## Exercises:
A - Which periods of time, each stated with a number, does the registration-rights text give? List every occurrence, repeats included.
B - Could you continue the registration-rights text after its last sentence?

-- Page text follows --

Notwithstanding the provisions of this Section 7.2, the Company shall
have the right at any time after it shall have given written notice pursuant to
this Section 7.2 (irrespective of whether a written request for inclusion of
any such securities shall have been made) to elect not to file any such
proposed registration statement, or to withdraw the same after the filing but
prior to the effective date thereof.
Section 7.3 Demand Registration.
(a) At any time commencing after the date hereof and expiring five (5)
years from the date hereof, the Holder of the Warrants and/or Warrant
Securities representing a "Majority" (as hereinafter defined) of such
securities (assuming the exercise of all of the Warrants) shall have the right
(which right is in addition to the registration rights under Section 7.2
hereof), exercisable by written notice to the Company, to have the Company
prepare and file with the Securities and Exchange Commission (the
"Commission"), on one occasion, a registration statement and such other
documents, including a prospectus, as may be necessary in the opinion of both
counsel for the Company and counsel for the Representatives and Holders, in
order to comply with the provisions of the Act, so as to permit a public
offering and sale of their respective Warrant Securities for nine (9)
consecutive months by such Holders of the Warrants and/or Warrant Securities
who notify the Company within ten (10) days after receiving notice from the
Company of such request.
(b) The Company covenants and agrees to give written notice of any
registration request under this Section 7.3 by any Holder or Holders to all
other registered Holders of the Warrants and the Warrant Securities within ten
(10) days from the date of the receipt of any such registration request.

-- Page text concluded --
-- Provided data follows --

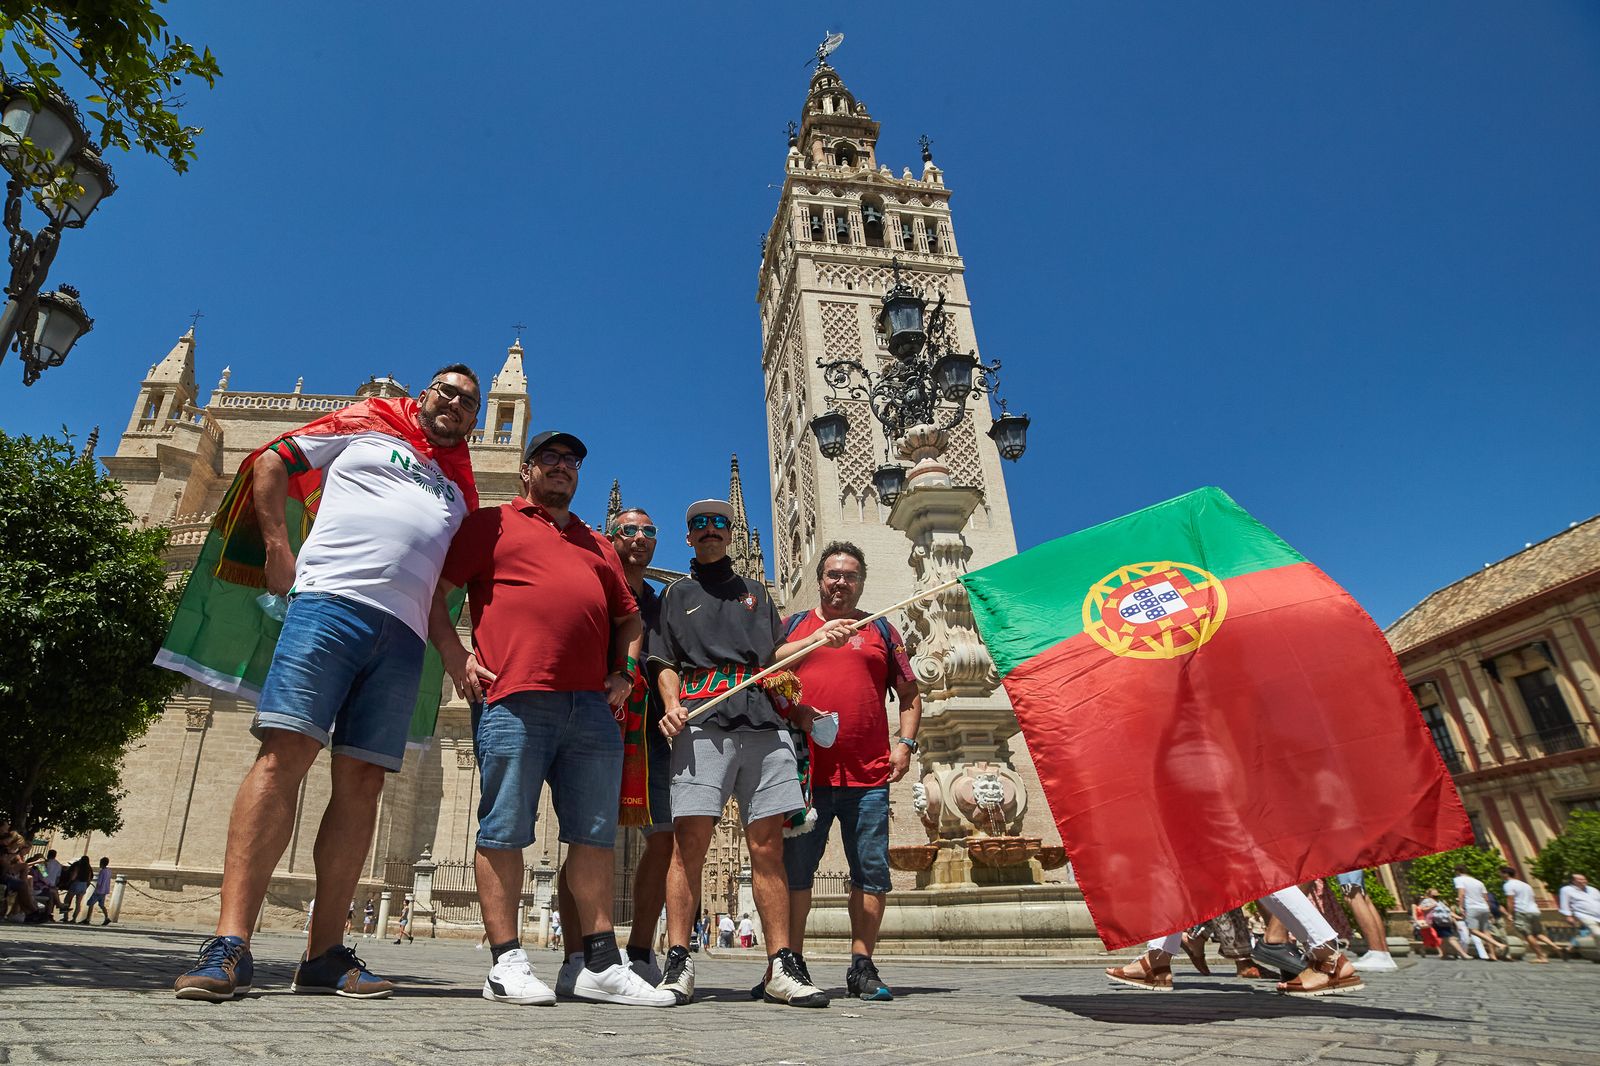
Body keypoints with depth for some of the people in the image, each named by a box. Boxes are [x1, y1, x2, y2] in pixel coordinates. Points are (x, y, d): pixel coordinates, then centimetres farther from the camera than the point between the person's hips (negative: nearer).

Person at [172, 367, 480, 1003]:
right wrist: (278, 549, 3)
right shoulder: (369, 423, 17)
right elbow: (270, 461, 15)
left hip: (405, 633, 4)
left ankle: (324, 952, 3)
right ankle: (229, 944, -11)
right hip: (331, 598, -3)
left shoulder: (462, 485, 25)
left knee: (362, 780, -1)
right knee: (284, 752, -13)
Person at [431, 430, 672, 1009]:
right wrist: (455, 656, -6)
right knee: (505, 830, -1)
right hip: (513, 699, -5)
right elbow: (434, 592, 4)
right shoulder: (494, 523, 12)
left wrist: (624, 673, 15)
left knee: (595, 834, 5)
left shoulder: (599, 545, 26)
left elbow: (629, 617, 30)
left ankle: (602, 965, 12)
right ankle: (506, 962, 10)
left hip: (591, 705, 5)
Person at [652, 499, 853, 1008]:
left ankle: (782, 968, 3)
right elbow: (666, 664, 11)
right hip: (702, 723, -2)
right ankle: (677, 964, -2)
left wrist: (819, 637, 10)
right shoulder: (676, 594, 19)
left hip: (764, 724, 2)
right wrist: (672, 707, -7)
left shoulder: (755, 591, 27)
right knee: (691, 843, -9)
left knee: (768, 847, 0)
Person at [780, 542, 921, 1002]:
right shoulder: (792, 626, 13)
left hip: (869, 774, 1)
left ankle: (862, 966, 16)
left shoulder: (880, 631, 14)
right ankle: (791, 963, 16)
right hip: (804, 770, -1)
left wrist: (905, 743, 3)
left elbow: (910, 695, 16)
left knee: (872, 872, 4)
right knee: (794, 869, 3)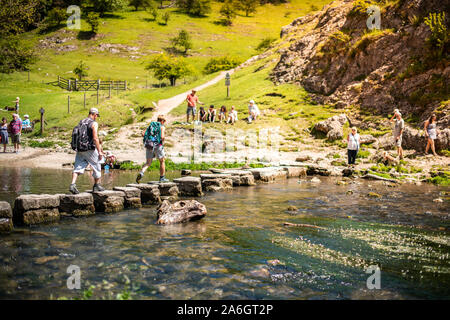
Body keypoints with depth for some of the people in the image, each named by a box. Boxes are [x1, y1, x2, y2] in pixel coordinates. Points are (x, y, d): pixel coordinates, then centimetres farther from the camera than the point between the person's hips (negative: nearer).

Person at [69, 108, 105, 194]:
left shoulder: (81, 122, 13)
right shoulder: (94, 123, -9)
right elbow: (95, 138, -19)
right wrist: (99, 151, -16)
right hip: (90, 149, -6)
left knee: (78, 167, 1)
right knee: (97, 166, 12)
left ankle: (72, 185, -17)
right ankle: (96, 185, 23)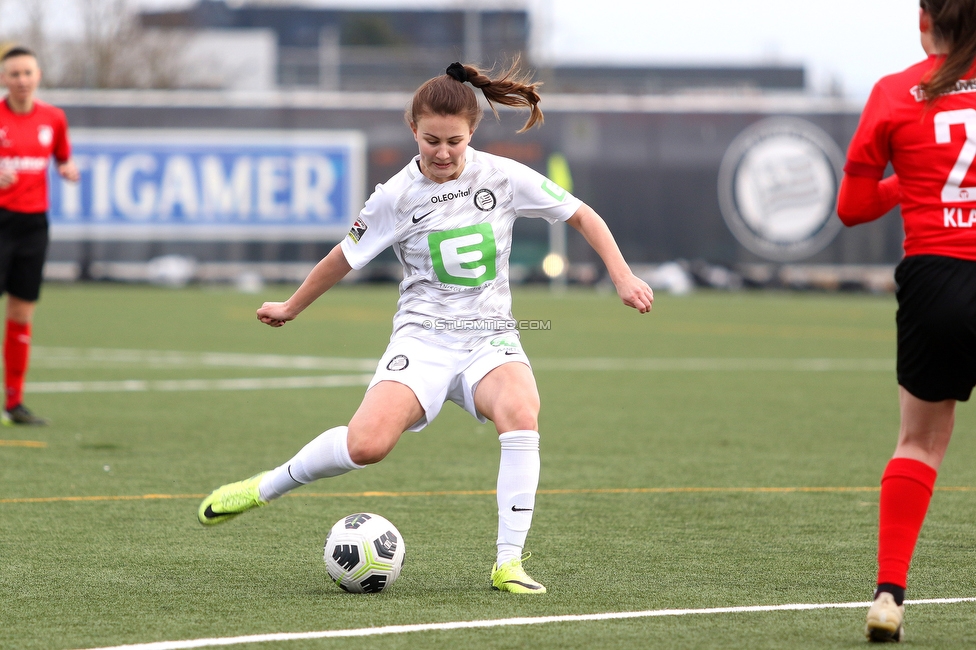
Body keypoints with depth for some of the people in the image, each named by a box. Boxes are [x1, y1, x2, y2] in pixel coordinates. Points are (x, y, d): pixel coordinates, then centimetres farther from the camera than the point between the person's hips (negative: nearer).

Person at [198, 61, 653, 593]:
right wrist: (291, 308, 23)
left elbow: (582, 216, 9)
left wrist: (623, 278, 1)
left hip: (490, 338, 1)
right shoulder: (397, 196, -3)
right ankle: (265, 487, 1)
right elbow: (345, 257, 12)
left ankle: (508, 563, -28)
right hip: (423, 337, -1)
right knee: (366, 445, -26)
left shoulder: (503, 177, -2)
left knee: (521, 411, -34)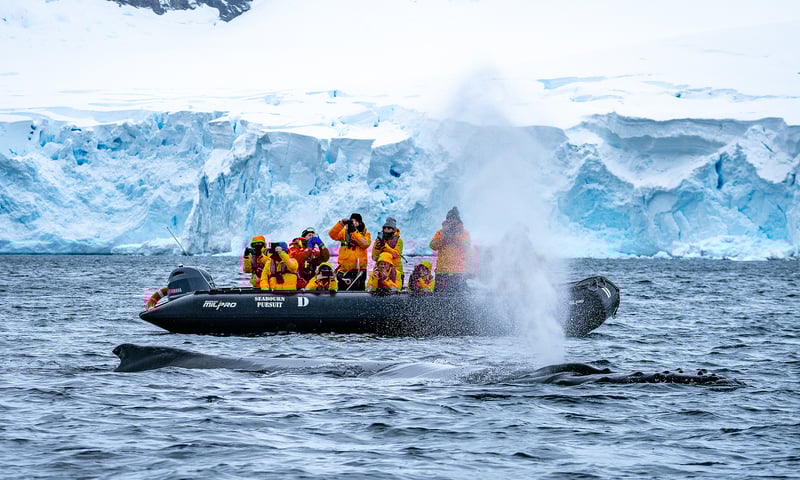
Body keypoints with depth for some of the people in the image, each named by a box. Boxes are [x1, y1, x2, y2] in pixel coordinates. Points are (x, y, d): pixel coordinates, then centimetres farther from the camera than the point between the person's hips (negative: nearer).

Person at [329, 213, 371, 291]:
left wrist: (354, 232, -20)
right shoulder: (344, 232, 9)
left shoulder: (365, 234, 5)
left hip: (359, 269, -1)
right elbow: (333, 235, -7)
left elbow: (365, 244, -14)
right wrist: (341, 223, -18)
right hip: (344, 268, 1)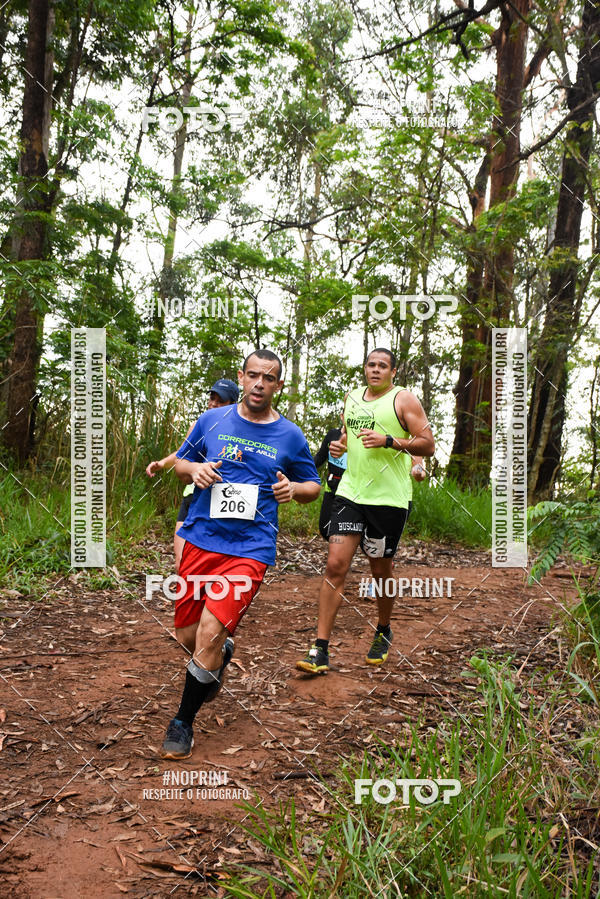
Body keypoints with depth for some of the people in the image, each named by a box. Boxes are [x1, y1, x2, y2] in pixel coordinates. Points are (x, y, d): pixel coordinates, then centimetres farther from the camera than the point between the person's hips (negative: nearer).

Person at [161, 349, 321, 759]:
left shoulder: (290, 436, 3)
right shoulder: (212, 421, 6)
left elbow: (313, 485, 14)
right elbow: (181, 462, 17)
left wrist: (293, 489, -9)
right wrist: (194, 469, -6)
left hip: (250, 548, -3)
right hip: (200, 539, 3)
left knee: (209, 633, -15)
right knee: (188, 634, 9)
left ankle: (183, 723, 8)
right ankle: (223, 650, 47)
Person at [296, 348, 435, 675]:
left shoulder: (403, 399, -2)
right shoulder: (352, 398, 14)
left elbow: (428, 445, -7)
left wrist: (389, 441, -20)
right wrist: (339, 445, 6)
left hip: (389, 498, -4)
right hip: (350, 492, 4)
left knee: (380, 570, 9)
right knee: (335, 565, -7)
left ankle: (383, 632, 37)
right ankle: (320, 651, -4)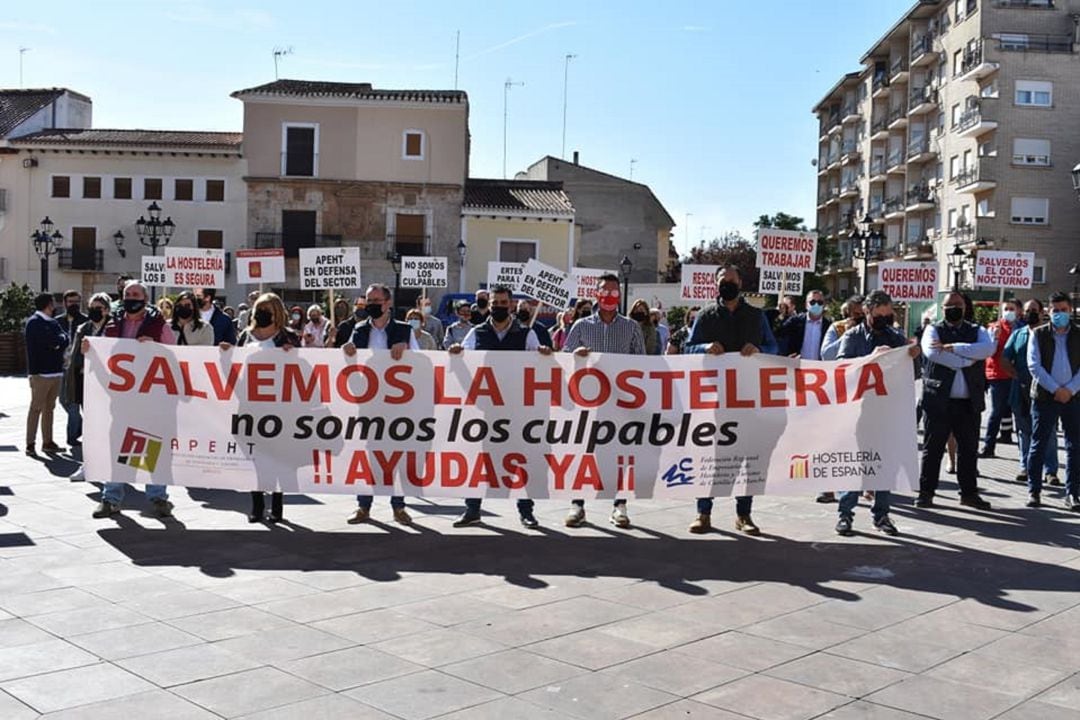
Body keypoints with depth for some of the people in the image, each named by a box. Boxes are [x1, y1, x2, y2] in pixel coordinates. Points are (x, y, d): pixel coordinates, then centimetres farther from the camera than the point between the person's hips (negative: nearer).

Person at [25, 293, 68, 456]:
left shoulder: (53, 322, 16)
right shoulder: (34, 322, -8)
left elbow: (65, 340, 5)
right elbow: (51, 341, -20)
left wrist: (60, 339, -12)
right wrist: (61, 338, -3)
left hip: (55, 370, 8)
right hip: (40, 372, -8)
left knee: (49, 408, 12)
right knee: (36, 408, -6)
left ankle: (47, 442, 19)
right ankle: (30, 444, -3)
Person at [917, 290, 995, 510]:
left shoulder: (976, 331, 12)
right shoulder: (933, 330, 5)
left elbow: (988, 349, -11)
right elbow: (932, 353, -16)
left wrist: (952, 347, -17)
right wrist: (967, 360, -13)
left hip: (969, 402, 3)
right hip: (939, 400, -3)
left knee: (969, 449, 9)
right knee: (933, 448, 1)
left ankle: (969, 492, 19)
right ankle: (926, 492, 8)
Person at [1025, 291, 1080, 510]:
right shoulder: (1039, 334, 3)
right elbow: (1034, 365, -5)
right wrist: (1055, 389, -12)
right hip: (1044, 396, -1)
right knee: (1038, 445, 1)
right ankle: (1034, 491, 9)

-- Provided data concluded --

## Set of answers:
A -
- five (5) years from the date hereof
- nine (9) consecutive months
- ten (10) days after receiving notice from the Company of such request
- ten (10) days from the date of the receipt of any such registration request

B -
(c) In addition to the registration rights under Section 7.2 and
subsection (a) of this Section 7.3, at any time commencing after the date
hereof and expiring five (5) years thereafter, any Holder of Warrants and/or
Warrant Securities shall have the right, exercisable by written request to the
Company, to have the Company prepare and file, on one occasion, with the
Commission a registration statement so as to permit a public offering and sale
for nine (9) consecutive months by any such Holder of its Warrant Securities
provided, however, that the provisions of Section 7.4(b) hereof shall not apply
to any such registration request and registration and all costs incident
thereto shall be at the expense of the Holders making such request.
(d) Notwithstanding anything to the contrary contained herein, if the
Company shall not have filed a registration statement for the Warrant
Securities within the time period specified in Section 7.4(a) hereof pursuant
to the written notice specified in Section 7.3(a) of a Majority of the Holders
of the Warrants and/or Warrant Securities, the Company shall have the option,
upon the written notice of election of a Majority of the Holders of the
Warrants and/or Warrant Securities, to repurchase (i) any and all Warrant
Securities at the higher of the Market Price per share of Common Stock on (x)
the date of the notice sent pursuant to Section 7.3(a) or (y) the expiration of
the period specified in Section 7.4(a) and (ii) any and all Warrants at such
Market Price less the Exercise Price of such Warrant. Such repurchase shall be
in immediately available funds and shall close within two (2) days after the
later of (i) the expiration of the period specified in Section 7.4(a) or (ii)
the delivery of the written notice of election specified in this Section.
7.3(d).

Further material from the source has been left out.